Furthermore, modern models suffer from what is called “contamination,” where they have already seen test questions or programming solutions while being trained on the web. Vintage models are inherently free from this contamination; they have never seen a single line of Python code because it didn’t exist back then. Yet, experiments have shown that the Talkie model can learn programming just by being given a few examples in the context of a conversation, proving the AI’s ability to generalize and reason logically rather than just memorizing.
Talkie 13B: A digital time machine
Talkie is considered the largest vintage language model currently available, having been trained on 260 billion tokens of historical English texts, including books, newspapers, scientific journals, and patents. The result is an amazing conversation partner; it can write Gothic horror stories in the style of the 19th century, or describe the impressions of a traveler visiting Cairo for the first time in the Victorian era using poetic language we no longer use today.

What is exciting is that this model does not follow instructions based on modern “chat” data; rather, it was fine-tuned using old etiquette books, letter-writing guides from the turn of the 20th century, and classic cookbooks. This makes it reflect the culture and values of the era it represents, with all its linguistic and social characteristics, making it an invaluable tool for historians, sociologists, and writers seeking historical authenticity in texts.
Training challenges: From poor text quality to ‘temporal leakage’
Building a model that lives in 1930 is not as easy as it seems.
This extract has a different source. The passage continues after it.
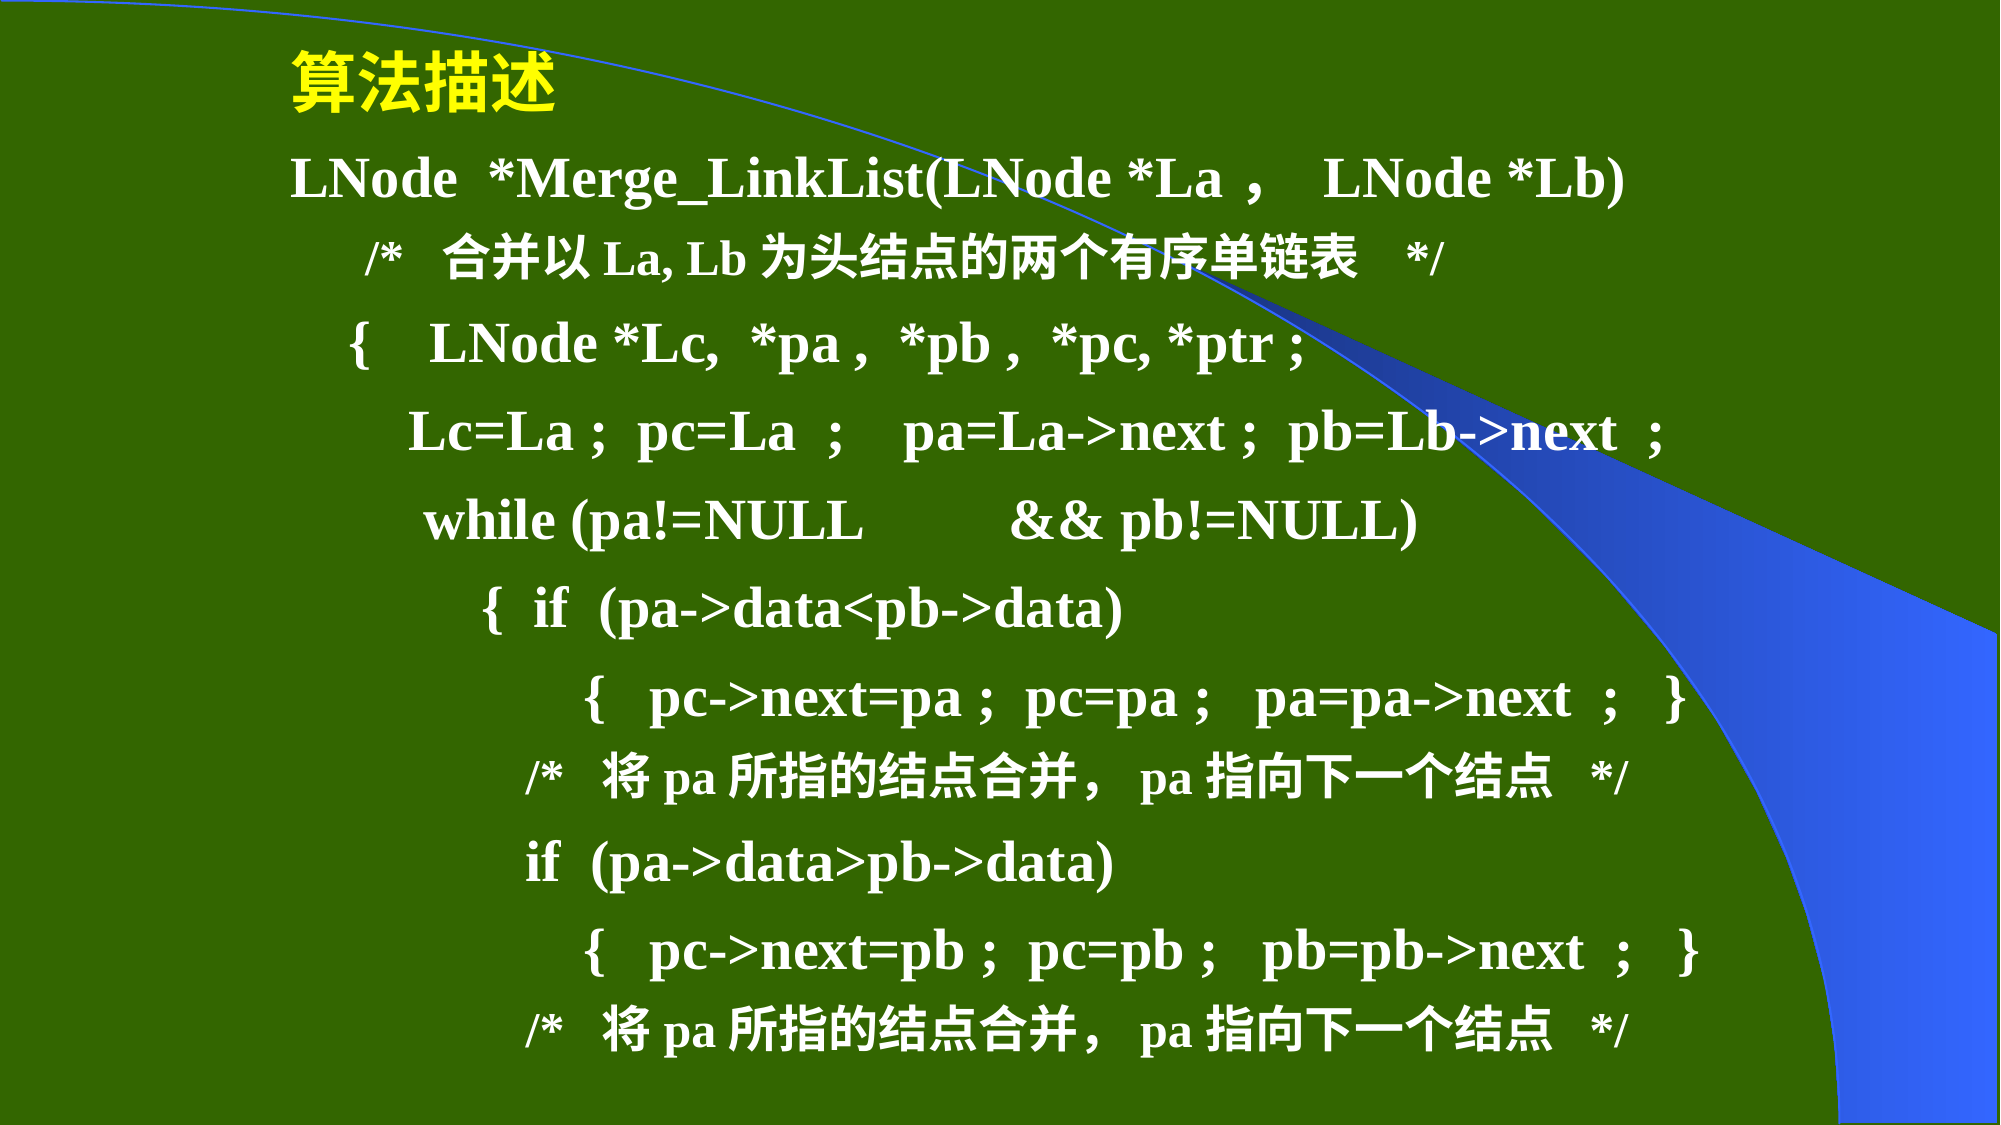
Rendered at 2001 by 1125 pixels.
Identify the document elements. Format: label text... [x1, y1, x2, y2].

list 算法描述 LNode *Merge_LinkList(LNode *La， LNode *Lb) /* 合并以La, Lb为头结点的两个有序单链表 */ { LNode *Lc, *pa , *pb , *pc, *ptr ; Lc=La ; pc=La ; pa=La->next ; pb=Lb->next ; while (pa!=NULL && pb!=NULL) { if (pa->data<pb->data) { pc->next=pa ; pc=pa ; pa=pa->next ; } /* 将pa所指的结点合并，pa指向下一个结点 */ if (pa->data>pb->data) { pc->next=pb ; pc=pb ; pb=pb->next ; } /* 将pa所指的结点合并，pa指向下一个结点 */ [274, 24, 1726, 1101]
One of the biggest challenges is data quality; since the texts were not digital, they had to be converted using Optical Character Recognition (OCR) techniques. The problem is that these techniques often make significant errors in reading old fonts, which reduces the model’s learning efficiency. Researchers found that models trained on human-digitized texts significantly outperform those relying on traditional OCR, which is pushing them to develop OCR systems specifically for historical documents.

The other challenge is “temporal leakage”; sometimes modern texts sneak into the database, such as an introduction written by an editor in 2020 for a book published in 1920. This caused early versions of the model to know—to the researchers’ surprise—about Roosevelt’s presidency that began in 1933 or even about World War II. Therefore, the team is currently working on developing advanced filters to ensure that Talkie remains—technically—a prisoner of its golden age before the 1930s.